The best horror comedies lean into the innate absurdities that would arise in a horror setting; it’s the genius that has David Naughton waking up naked in a zoo after a night of lycanthropic havoc in AN AMERICAN WEREWOLF IN LONDON. The writer-director posse work this formula efficiently, exploring the goofy implcations of what would happen if a family of rich jerks suddenly had to employ close-quarters combat tactics. One member excuses himself to the bathroom, where he pulls his phone and looks up a video tutorial on how to operate the crossbow he’s been assigned. These bits acted as a fine counterweight to the macabre slapstick that, at times, felt like a rated-R THREE STOOGES short. The jokes land and the audience squirms, a fine indication that the film’s aim is true.

 

 

What truly ties the satire and the gruesome pandemonium together is the atmosphere, a collage of outstanding efforts among the film’s crew. Cinematographer Brett Jutkiewicz does not shy away from candle-lit shadowplay, steeping every sequence in opulent panoramas or intimate gilded-framed portraits. Visceral makeup effects has READY OR NOT walking arm-in-arm with CRAWL as surprisingly brutal summer studio horror fare. Production designer Andrew M. Stearn and set decorator Mike Leandro successfully complete the YOU’RE NEXT-at-GOSFORD PARK aesthetic with ornate set pieces at the family estate, and turn-of-the-century interiors that impose and impress at the same time. While it’s hard to believe that anyone would be comfortable while hunting all night in wedding attire, Avery Plewes’ costumes add further cohesion to the Agatha Christie vibe.
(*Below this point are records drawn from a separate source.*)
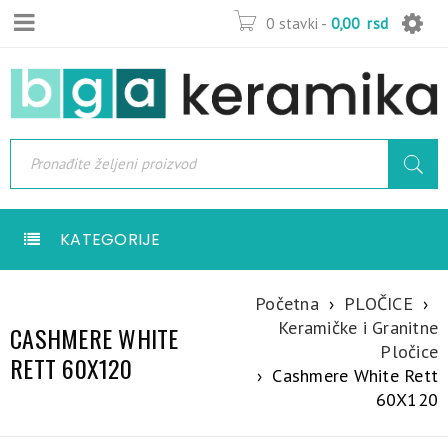
0 stavki
-
0,00
rsd
KATEGORIJE
Početna
›
PLOČICE
›
Keramičke i Granitne
CASHMERE WHITE
Pločice
RETT 60X120
›
Cashmere White Rett
60X120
Hand-beaded gowns and immaculately fitted suits bring opulence and formality to the whole bloody affair, to say nothing of Grace’s modified wedding dress and practical Chucks, sure to be the 2019 Halloween costume to beat.

 

 

READY OR NOT contains plenty of resonance in displaying both the virtues and flaws of opposite layers of the social stratum. It’s a bloody free-for-all in an Agatha Christie set piece. The individual elements have been used before, but Matt Bettinelli-Olpin and Tyler Gillett craft a crowd-pleasing remix of tropes that achieves what it sets out to do.